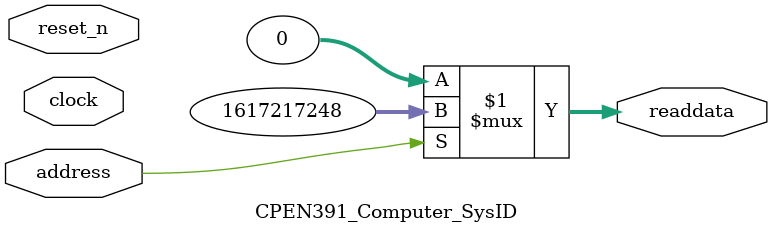
<source format=v>

`timescale 1ns / 1ps
// synthesis translate_on

// turn off superfluous verilog processor warnings 
// altera message_level Level1 
// altera message_off 10034 10035 10036 10037 10230 10240 10030 

module CPEN391_Computer_SysID (
               // inputs:
                address,
                clock,
                reset_n,

               // outputs:
                readdata
             )
;

  output  [ 31: 0] readdata;
  input            address;
  input            clock;
  input            reset_n;

  wire    [ 31: 0] readdata;
  //control_slave, which is an e_avalon_slave
  assign readdata = address ? 1617217248 : 0;

endmodule




</source>
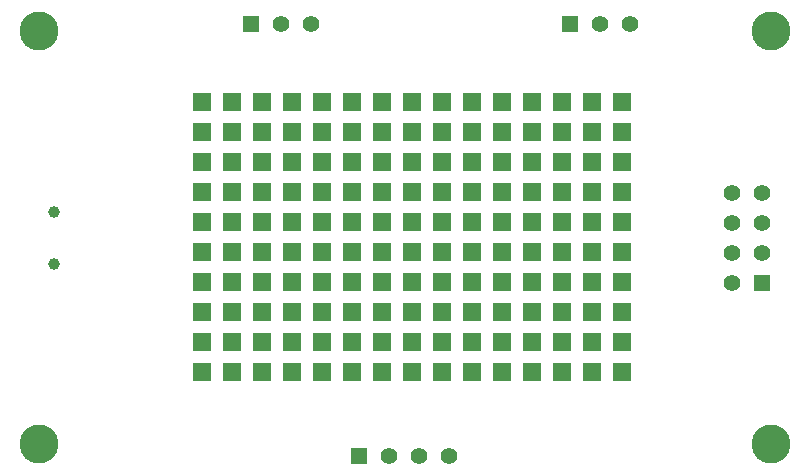
<source format=gbs>
G75*
G70*
%OFA0B0*%
%FSLAX24Y24*%
%IPPOS*%
%LPD*%
%AMOC8*
5,1,8,0,0,1.08239X$1,22.5*
%
%ADD10R,0.0555X0.0555*%
%ADD11C,0.0555*%
%ADD12C,0.0394*%
%ADD13C,0.1300*%
%ADD14R,0.0640X0.0640*%
D10*
X016971Y004598D03*
X030414Y010381D03*
X024008Y019017D03*
X013378Y019017D03*
D11*
X014378Y019017D03*
X015378Y019017D03*
X025008Y019017D03*
X026008Y019017D03*
X029414Y013381D03*
X030414Y013381D03*
X030414Y012381D03*
X029414Y012381D03*
X029414Y011381D03*
X030414Y011381D03*
X029414Y010381D03*
X019971Y004598D03*
X018971Y004598D03*
X017971Y004598D03*
D12*
X006784Y011015D03*
X006784Y012747D03*
D13*
X006292Y004999D03*
X006292Y018779D03*
X030701Y018779D03*
X030701Y004999D03*
D14*
X025717Y007417D03*
X024717Y007417D03*
X023717Y007417D03*
X022717Y007417D03*
X021717Y007417D03*
X020717Y007417D03*
X019717Y007417D03*
X018717Y007417D03*
X017717Y007417D03*
X016717Y007417D03*
X015717Y007417D03*
X014717Y007417D03*
X013717Y007417D03*
X012717Y007417D03*
X011717Y007417D03*
X011717Y008417D03*
X012717Y008417D03*
X012717Y009417D03*
X011717Y009417D03*
X011717Y010417D03*
X012717Y010417D03*
X013717Y010417D03*
X014717Y010417D03*
X015717Y010417D03*
X016717Y010417D03*
X017717Y010417D03*
X018717Y010417D03*
X019717Y010417D03*
X020717Y010417D03*
X021717Y010417D03*
X022717Y010417D03*
X023717Y010417D03*
X024717Y010417D03*
X025717Y010417D03*
X025717Y011417D03*
X024717Y011417D03*
X023717Y011417D03*
X022717Y011417D03*
X021717Y011417D03*
X020717Y011417D03*
X019717Y011417D03*
X018717Y011417D03*
X017717Y011417D03*
X016717Y011417D03*
X015717Y011417D03*
X014717Y011417D03*
X013717Y011417D03*
X012717Y011417D03*
X011717Y011417D03*
X011717Y012417D03*
X012717Y012417D03*
X013717Y012417D03*
X014717Y012417D03*
X015717Y012417D03*
X016717Y012417D03*
X017717Y012417D03*
X018717Y012417D03*
X019717Y012417D03*
X020717Y012417D03*
X021717Y012417D03*
X022717Y012417D03*
X023717Y012417D03*
X024717Y012417D03*
X025717Y012417D03*
X025717Y013417D03*
X024717Y013417D03*
X024717Y014417D03*
X025717Y014417D03*
X025717Y015417D03*
X024717Y015417D03*
X023717Y015417D03*
X022717Y015417D03*
X021717Y015417D03*
X020717Y015417D03*
X019717Y015417D03*
X018717Y015417D03*
X017717Y015417D03*
X016717Y015417D03*
X015717Y015417D03*
X014717Y015417D03*
X013717Y015417D03*
X012717Y015417D03*
X011717Y015417D03*
X011717Y016417D03*
X012717Y016417D03*
X013717Y016417D03*
X014717Y016417D03*
X015717Y016417D03*
X016717Y016417D03*
X017717Y016417D03*
X018717Y016417D03*
X019717Y016417D03*
X020717Y016417D03*
X021717Y016417D03*
X022717Y016417D03*
X023717Y016417D03*
X024717Y016417D03*
X025717Y016417D03*
X023717Y014417D03*
X022717Y014417D03*
X021717Y014417D03*
X020717Y014417D03*
X019717Y014417D03*
X018717Y014417D03*
X017717Y014417D03*
X016717Y014417D03*
X015717Y014417D03*
X014717Y014417D03*
X013717Y014417D03*
X012717Y014417D03*
X011717Y014417D03*
X011717Y013417D03*
X012717Y013417D03*
X013717Y013417D03*
X014717Y013417D03*
X015717Y013417D03*
X016717Y013417D03*
X017717Y013417D03*
X018717Y013417D03*
X019717Y013417D03*
X020717Y013417D03*
X021717Y013417D03*
X022717Y013417D03*
X023717Y013417D03*
X023717Y009417D03*
X022717Y009417D03*
X021717Y009417D03*
X020717Y009417D03*
X019717Y009417D03*
X018717Y009417D03*
X017717Y009417D03*
X016717Y009417D03*
X015717Y009417D03*
X014717Y009417D03*
X013717Y009417D03*
X013717Y008417D03*
X014717Y008417D03*
X015717Y008417D03*
X016717Y008417D03*
X017717Y008417D03*
X018717Y008417D03*
X019717Y008417D03*
X020717Y008417D03*
X021717Y008417D03*
X022717Y008417D03*
X023717Y008417D03*
X024717Y008417D03*
X025717Y008417D03*
X025717Y009417D03*
X024717Y009417D03*
M02*

</source>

··········

# [WORK TASK]
Would you print the material exactly once more, without any of its pictures?

# [OUTPUT FOR THIS TASK]
<source format=v>

`timescale 1ns / 1ps
// synthesis translate_on

// turn off superfluous verilog processor warnings 
// altera message_level Level1 
// altera message_off 10034 10035 10036 10037 10230 10240 10030 

module CPEN391_Computer_SysID (
               // inputs:
                address,
                clock,
                reset_n,

               // outputs:
                readdata
             )
;

  output  [ 31: 0] readdata;
  input            address;
  input            clock;
  input            reset_n;

  wire    [ 31: 0] readdata;
  //control_slave, which is an e_avalon_slave
  assign readdata = address ? 1617217248 : 0;

endmodule




</source>
<source format=gbs>
G75*
G70*
%OFA0B0*%
%FSLAX24Y24*%
%IPPOS*%
%LPD*%
%AMOC8*
5,1,8,0,0,1.08239X$1,22.5*
%
%ADD10R,0.0555X0.0555*%
%ADD11C,0.0555*%
%ADD12C,0.0394*%
%ADD13C,0.1300*%
%ADD14R,0.0640X0.0640*%
D10*
X016971Y004598D03*
X030414Y010381D03*
X024008Y019017D03*
X013378Y019017D03*
D11*
X014378Y019017D03*
X015378Y019017D03*
X025008Y019017D03*
X026008Y019017D03*
X029414Y013381D03*
X030414Y013381D03*
X030414Y012381D03*
X029414Y012381D03*
X029414Y011381D03*
X030414Y011381D03*
X029414Y010381D03*
X019971Y004598D03*
X018971Y004598D03*
X017971Y004598D03*
D12*
X006784Y011015D03*
X006784Y012747D03*
D13*
X006292Y004999D03*
X006292Y018779D03*
X030701Y018779D03*
X030701Y004999D03*
D14*
X025717Y007417D03*
X024717Y007417D03*
X023717Y007417D03*
X022717Y007417D03*
X021717Y007417D03*
X020717Y007417D03*
X019717Y007417D03*
X018717Y007417D03*
X017717Y007417D03*
X016717Y007417D03*
X015717Y007417D03*
X014717Y007417D03*
X013717Y007417D03*
X012717Y007417D03*
X011717Y007417D03*
X011717Y008417D03*
X012717Y008417D03*
X012717Y009417D03*
X011717Y009417D03*
X011717Y010417D03*
X012717Y010417D03*
X013717Y010417D03*
X014717Y010417D03*
X015717Y010417D03*
X016717Y010417D03*
X017717Y010417D03*
X018717Y010417D03*
X019717Y010417D03*
X020717Y010417D03*
X021717Y010417D03*
X022717Y010417D03*
X023717Y010417D03*
X024717Y010417D03*
X025717Y010417D03*
X025717Y011417D03*
X024717Y011417D03*
X023717Y011417D03*
X022717Y011417D03*
X021717Y011417D03*
X020717Y011417D03*
X019717Y011417D03*
X018717Y011417D03*
X017717Y011417D03*
X016717Y011417D03*
X015717Y011417D03*
X014717Y011417D03*
X013717Y011417D03*
X012717Y011417D03*
X011717Y011417D03*
X011717Y012417D03*
X012717Y012417D03*
X013717Y012417D03*
X014717Y012417D03*
X015717Y012417D03*
X016717Y012417D03*
X017717Y012417D03*
X018717Y012417D03*
X019717Y012417D03*
X020717Y012417D03*
X021717Y012417D03*
X022717Y012417D03*
X023717Y012417D03*
X024717Y012417D03*
X025717Y012417D03*
X025717Y013417D03*
X024717Y013417D03*
X024717Y014417D03*
X025717Y014417D03*
X025717Y015417D03*
X024717Y015417D03*
X023717Y015417D03*
X022717Y015417D03*
X021717Y015417D03*
X020717Y015417D03*
X019717Y015417D03*
X018717Y015417D03*
X017717Y015417D03*
X016717Y015417D03*
X015717Y015417D03*
X014717Y015417D03*
X013717Y015417D03*
X012717Y015417D03*
X011717Y015417D03*
X011717Y016417D03*
X012717Y016417D03*
X013717Y016417D03*
X014717Y016417D03*
X015717Y016417D03*
X016717Y016417D03*
X017717Y016417D03*
X018717Y016417D03*
X019717Y016417D03*
X020717Y016417D03*
X021717Y016417D03*
X022717Y016417D03*
X023717Y016417D03*
X024717Y016417D03*
X025717Y016417D03*
X023717Y014417D03*
X022717Y014417D03*
X021717Y014417D03*
X020717Y014417D03*
X019717Y014417D03*
X018717Y014417D03*
X017717Y014417D03*
X016717Y014417D03*
X015717Y014417D03*
X014717Y014417D03*
X013717Y014417D03*
X012717Y014417D03*
X011717Y014417D03*
X011717Y013417D03*
X012717Y013417D03*
X013717Y013417D03*
X014717Y013417D03*
X015717Y013417D03*
X016717Y013417D03*
X017717Y013417D03*
X018717Y013417D03*
X019717Y013417D03*
X020717Y013417D03*
X021717Y013417D03*
X022717Y013417D03*
X023717Y013417D03*
X023717Y009417D03*
X022717Y009417D03*
X021717Y009417D03*
X020717Y009417D03*
X019717Y009417D03*
X018717Y009417D03*
X017717Y009417D03*
X016717Y009417D03*
X015717Y009417D03*
X014717Y009417D03*
X013717Y009417D03*
X013717Y008417D03*
X014717Y008417D03*
X015717Y008417D03*
X016717Y008417D03*
X017717Y008417D03*
X018717Y008417D03*
X019717Y008417D03*
X020717Y008417D03*
X021717Y008417D03*
X022717Y008417D03*
X023717Y008417D03*
X024717Y008417D03*
X025717Y008417D03*
X025717Y009417D03*
X024717Y009417D03*
M02*

</source>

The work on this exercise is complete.